Plan B: Do everything Max tells you to.
Let’s begin.

Timing is everything
This is true of all things but especially girls, girls being something I am super good at. Lots of timing is hard to get right without experience, but the key is to listen to your environment and target for cues. Don’t betray your interest too early, but don’t be a stone wall. Be excellent, be independent, be a man. Also, get the practice that will become much easier for you after reading this wisdom.

Go for it
It’s on you, the bro, holder of the family jewels, keeper of the Y-chromosome, to go for the kiss. This makes you the sexual aggressor, conqueror, quite simply it makes you the man. Women these days are both liberated and desperate, and they will do a lot for you. There are only two things left that men MUST DO or face failure, the only two things that women will never take responsibility for.
1) Call at least one time.
2) Initiate the first kiss.
IT’S JUST THAT EASY!

Get close, stay close
It’s tough to go in for a kiss, we know. Get up close and personal – if she doesn’t like you all that much, she’ll withdraw and doesn’t want to be kissed yet anyway. Yet. If she snuggles up to you, she digs you.

Don’t mind the silly comment
In moments of tension, many people willfully ignore the obvious or simply choose to discuss something else. You may find the conversation going in outrageously irrelevant directions as the tension builds – this is fine.
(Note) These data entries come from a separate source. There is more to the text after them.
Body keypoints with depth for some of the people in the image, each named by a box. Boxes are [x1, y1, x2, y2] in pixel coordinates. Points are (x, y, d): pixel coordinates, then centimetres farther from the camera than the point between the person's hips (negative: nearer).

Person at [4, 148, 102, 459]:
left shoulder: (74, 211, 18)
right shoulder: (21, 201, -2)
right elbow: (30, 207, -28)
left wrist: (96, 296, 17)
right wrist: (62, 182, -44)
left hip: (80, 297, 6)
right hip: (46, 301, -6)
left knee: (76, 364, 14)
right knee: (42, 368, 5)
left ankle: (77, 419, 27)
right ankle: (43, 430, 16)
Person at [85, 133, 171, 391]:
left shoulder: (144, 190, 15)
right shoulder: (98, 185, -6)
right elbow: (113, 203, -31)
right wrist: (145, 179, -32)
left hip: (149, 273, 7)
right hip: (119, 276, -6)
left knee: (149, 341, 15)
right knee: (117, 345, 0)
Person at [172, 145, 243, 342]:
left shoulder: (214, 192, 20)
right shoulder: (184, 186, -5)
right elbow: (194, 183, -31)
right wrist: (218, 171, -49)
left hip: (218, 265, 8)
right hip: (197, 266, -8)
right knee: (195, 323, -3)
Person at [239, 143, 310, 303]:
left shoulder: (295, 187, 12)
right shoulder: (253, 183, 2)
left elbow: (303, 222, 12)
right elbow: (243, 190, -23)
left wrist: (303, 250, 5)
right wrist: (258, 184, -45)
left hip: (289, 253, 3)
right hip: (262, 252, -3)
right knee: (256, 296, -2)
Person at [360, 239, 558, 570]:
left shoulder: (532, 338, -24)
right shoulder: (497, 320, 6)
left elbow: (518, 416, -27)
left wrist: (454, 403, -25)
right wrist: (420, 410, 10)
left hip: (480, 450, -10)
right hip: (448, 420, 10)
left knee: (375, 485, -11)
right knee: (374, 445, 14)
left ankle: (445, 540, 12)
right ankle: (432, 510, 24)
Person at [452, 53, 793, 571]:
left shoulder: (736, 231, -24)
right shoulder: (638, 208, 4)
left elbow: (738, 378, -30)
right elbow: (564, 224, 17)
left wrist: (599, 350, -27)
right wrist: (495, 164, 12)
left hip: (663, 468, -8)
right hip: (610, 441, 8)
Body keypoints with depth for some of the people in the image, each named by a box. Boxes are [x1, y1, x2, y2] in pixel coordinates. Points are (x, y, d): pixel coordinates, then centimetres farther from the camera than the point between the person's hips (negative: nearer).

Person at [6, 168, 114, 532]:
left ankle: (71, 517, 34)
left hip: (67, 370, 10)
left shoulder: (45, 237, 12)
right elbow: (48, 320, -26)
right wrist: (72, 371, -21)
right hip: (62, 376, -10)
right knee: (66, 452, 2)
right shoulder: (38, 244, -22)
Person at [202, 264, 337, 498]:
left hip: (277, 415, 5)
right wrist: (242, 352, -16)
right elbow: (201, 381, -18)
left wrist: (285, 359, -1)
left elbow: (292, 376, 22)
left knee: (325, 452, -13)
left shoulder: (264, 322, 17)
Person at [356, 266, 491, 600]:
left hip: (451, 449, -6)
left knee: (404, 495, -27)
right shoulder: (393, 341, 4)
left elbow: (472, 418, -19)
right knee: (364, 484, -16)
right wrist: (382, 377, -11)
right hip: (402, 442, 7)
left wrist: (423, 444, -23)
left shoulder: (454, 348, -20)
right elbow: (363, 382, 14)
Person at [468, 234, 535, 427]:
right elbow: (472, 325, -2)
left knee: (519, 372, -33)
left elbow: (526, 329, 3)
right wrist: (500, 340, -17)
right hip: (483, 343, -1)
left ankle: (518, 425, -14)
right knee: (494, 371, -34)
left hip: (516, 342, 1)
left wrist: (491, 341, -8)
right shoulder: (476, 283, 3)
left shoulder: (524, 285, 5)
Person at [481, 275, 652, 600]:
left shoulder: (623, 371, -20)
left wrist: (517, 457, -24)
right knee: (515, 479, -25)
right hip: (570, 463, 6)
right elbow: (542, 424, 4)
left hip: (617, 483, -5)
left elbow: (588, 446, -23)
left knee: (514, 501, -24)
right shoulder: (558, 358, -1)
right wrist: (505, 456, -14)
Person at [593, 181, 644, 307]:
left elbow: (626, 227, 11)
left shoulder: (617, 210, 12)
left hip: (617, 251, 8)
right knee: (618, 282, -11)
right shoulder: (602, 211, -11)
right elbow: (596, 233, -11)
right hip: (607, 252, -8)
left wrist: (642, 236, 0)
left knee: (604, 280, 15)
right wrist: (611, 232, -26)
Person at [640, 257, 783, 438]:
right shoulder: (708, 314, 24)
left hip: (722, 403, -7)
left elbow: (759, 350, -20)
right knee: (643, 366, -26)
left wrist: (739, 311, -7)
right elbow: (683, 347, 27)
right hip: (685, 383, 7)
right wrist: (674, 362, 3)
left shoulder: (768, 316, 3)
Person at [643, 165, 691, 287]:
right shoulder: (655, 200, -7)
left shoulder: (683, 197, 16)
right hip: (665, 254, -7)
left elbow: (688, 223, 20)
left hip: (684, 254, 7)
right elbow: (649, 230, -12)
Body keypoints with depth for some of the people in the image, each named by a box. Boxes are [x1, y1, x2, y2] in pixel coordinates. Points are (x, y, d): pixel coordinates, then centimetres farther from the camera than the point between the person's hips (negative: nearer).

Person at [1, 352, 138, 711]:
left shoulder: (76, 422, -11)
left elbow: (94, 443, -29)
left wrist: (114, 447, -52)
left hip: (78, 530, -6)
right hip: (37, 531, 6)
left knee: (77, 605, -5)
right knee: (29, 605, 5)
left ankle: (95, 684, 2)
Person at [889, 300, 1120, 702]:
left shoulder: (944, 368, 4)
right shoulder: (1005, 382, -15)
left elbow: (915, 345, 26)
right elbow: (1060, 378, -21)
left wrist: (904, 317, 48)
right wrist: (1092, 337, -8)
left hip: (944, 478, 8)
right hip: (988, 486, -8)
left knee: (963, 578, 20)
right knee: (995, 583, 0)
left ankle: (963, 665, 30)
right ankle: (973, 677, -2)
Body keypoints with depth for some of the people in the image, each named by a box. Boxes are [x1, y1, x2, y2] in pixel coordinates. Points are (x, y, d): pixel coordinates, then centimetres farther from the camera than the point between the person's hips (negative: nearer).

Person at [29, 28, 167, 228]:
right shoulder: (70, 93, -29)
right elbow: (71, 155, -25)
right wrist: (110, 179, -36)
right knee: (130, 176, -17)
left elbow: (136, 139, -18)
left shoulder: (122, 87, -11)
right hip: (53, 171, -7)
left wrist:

There’s nothing wrong with going in for the kiss to close a conversation about the weather (it’s weathery), jellyfish (they’re gelatinous), or her collection of vintage 70s porcelain dolls (incredibly frightening). If anything, it’s a good sign. Don’t get psyched out – the body language is just that. Listen when she speaks with her body, not necessarily with your mouth. (This skill will probably serve you well if you get married)

Pace yourself
Take it slow – revel in your victory. You’ve just sexualized the relationship and are comfortably outside the friend zone (unless she’s drunk and wants to use that as an excuse later… but that’s a problem for another column). In any case, this isn’t yet the time to aggressively fingerblast her. Now? No, still too soon. Maybe the woman you’re looking for is selling sex rather than giving it away.

Use your hands
There are all sorts of things to grab and fondle while you make out. It is, after all, makeout Mondays. Before you go for the T&A grabs (and you’ll get yours, don’t worry, all in due time, PACE YOURSELF!) there are all sorts of other targets for you. Hands in the hair, brushing against the neck, around the waist… really, are there any places that are off-limits? Besides the fingerbanging, for which you’ll need to wait at least five minutes. Rather than grabbing sexual organs, just start removing clothing. You’ll be amazed at what you can get away with in this situation. Some women think it’s being aggressive to wait for a guy to come strip their clothes off. You want to be that man, right? Be the man.

Don’t buy her too much shit until after you kiss her
Lest you become her favorite friend – the kind she exploits because he is needy and desperate. Actually, you can do this – it will give me someone else to have sex with with minimal expenditure on my part. That sound, the sound of your tears hitting your graphic-novel-based pillowcase? It’s the sound of your edukation.